The show's seasons are only eight episodes and 2 ½ months of production, so I go back and forth quite a bit. The longest I've been gone was two weeks. It's been a really great gift. So much fun. The cast members are so great. It's my first streaming experience and Netflix has been wonderful and very supportive. Literally last season they had one creative note for the last episode.
Obviously there are some challenges with your husband's job based in LA and yours in New York. Tell us about how you navigate show business together.
We met at an audition for a pilot that never took off. We booked each other, I like to say. We knew of each other for a long time, but then we hit it off. When we were dating, we were both doing a lot of auditioning, so it was great to have someone to work with.
A lot of actors don't want to date non-actors because you don't have to explain the crazy involved. For people not in the business, it's difficult to understand and support.

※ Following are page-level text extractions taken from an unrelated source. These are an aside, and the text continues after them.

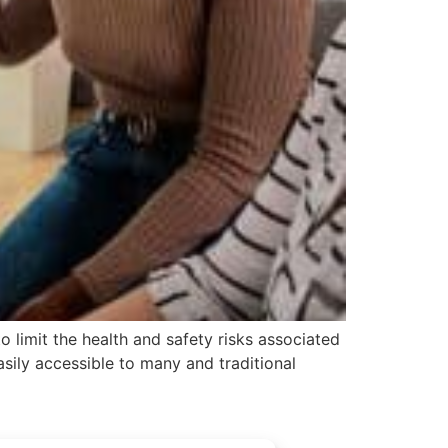
 limit the health and safety risks associated
asily accessible to many and traditional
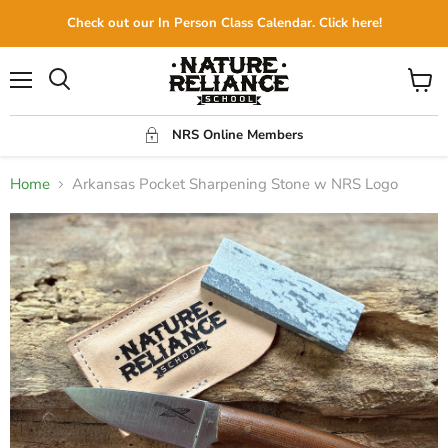
Check out our In Person Class Calendar. Click here!
Menu
View
Search
cart
NRS Online Members
Home
Arkansas Pocket Sharpening Stone w NRS Logo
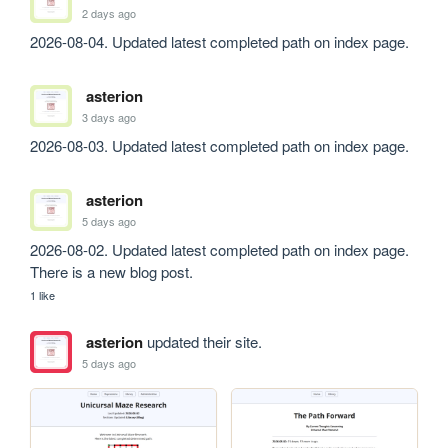
2 days ago
2026-08-04. Updated latest completed path on index page.
asterion
3 days ago
2026-08-03. Updated latest completed path on index page.
asterion
5 days ago
2026-08-02. Updated latest completed path on index page. 
There is a new blog post.
1 like
asterion
updated their site.
5 days ago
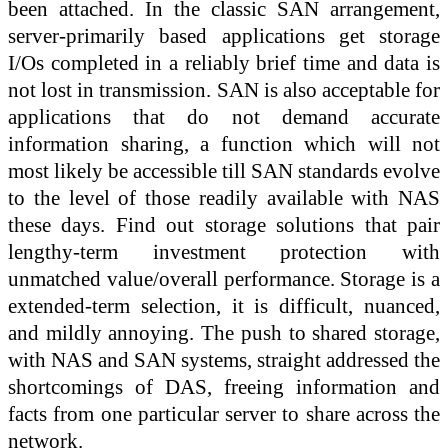
been attached. In the classic SAN arrangement,
server-primarily based applications get storage
I/Os completed in a reliably brief time and data is
not lost in transmission. SAN is also acceptable for
applications that do not demand accurate
information sharing, a function which will not
most likely be accessible till SAN standards evolve
to the level of those readily available with NAS
these days. Find out storage solutions that pair
lengthy-term investment protection with
unmatched value/overall performance. Storage is a
extended-term selection, it is difficult, nuanced,
and mildly annoying. The push to shared storage,
with NAS and SAN systems, straight addressed the
shortcomings of DAS, freeing information and
facts from one particular server to share across the
network.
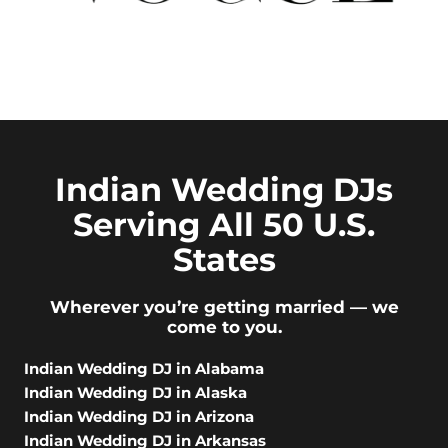
Indian Wedding DJs
Serving All 50 U.S.
States
Wherever you’re getting married — we
come to you.
Indian Wedding DJ in Alabama
Indian Wedding DJ in Alaska
Indian Wedding DJ in Arizona
Indian Wedding DJ in Arkansas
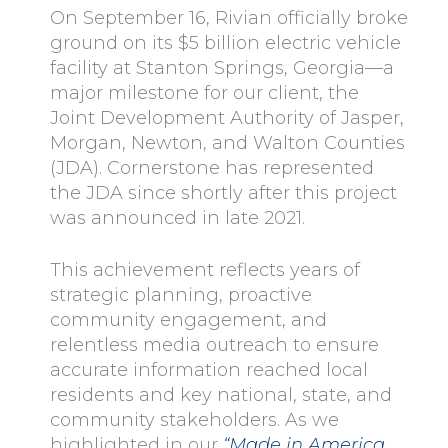
On September 16, Rivian officially broke
ground on its $5 billion electric vehicle
facility at Stanton Springs, Georgia—a
major milestone for our client, the
Joint Development Authority of Jasper,
Morgan, Newton, and Walton Counties
(JDA). Cornerstone has represented
the JDA since shortly after this project
was announced in late 2021.
This achievement reflects years of
strategic planning, proactive
community engagement, and
relentless media outreach to ensure
accurate information reached local
residents and key national, state, and
community stakeholders. As we
highlighted in our
“Made in America,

Since we had our daughter, we don't really talk about the business. I feel like the healthiest thing is having marriage and home separate from professional lives. We love to be with each other. The business is up and down. If you're looking for validation in this business, you're going to be disappointed.
You have to have a strong foundation and we've realized that more as we've gotten older and become parents. You have to know that person's success is yours as well, and now we've celebrated nine years together.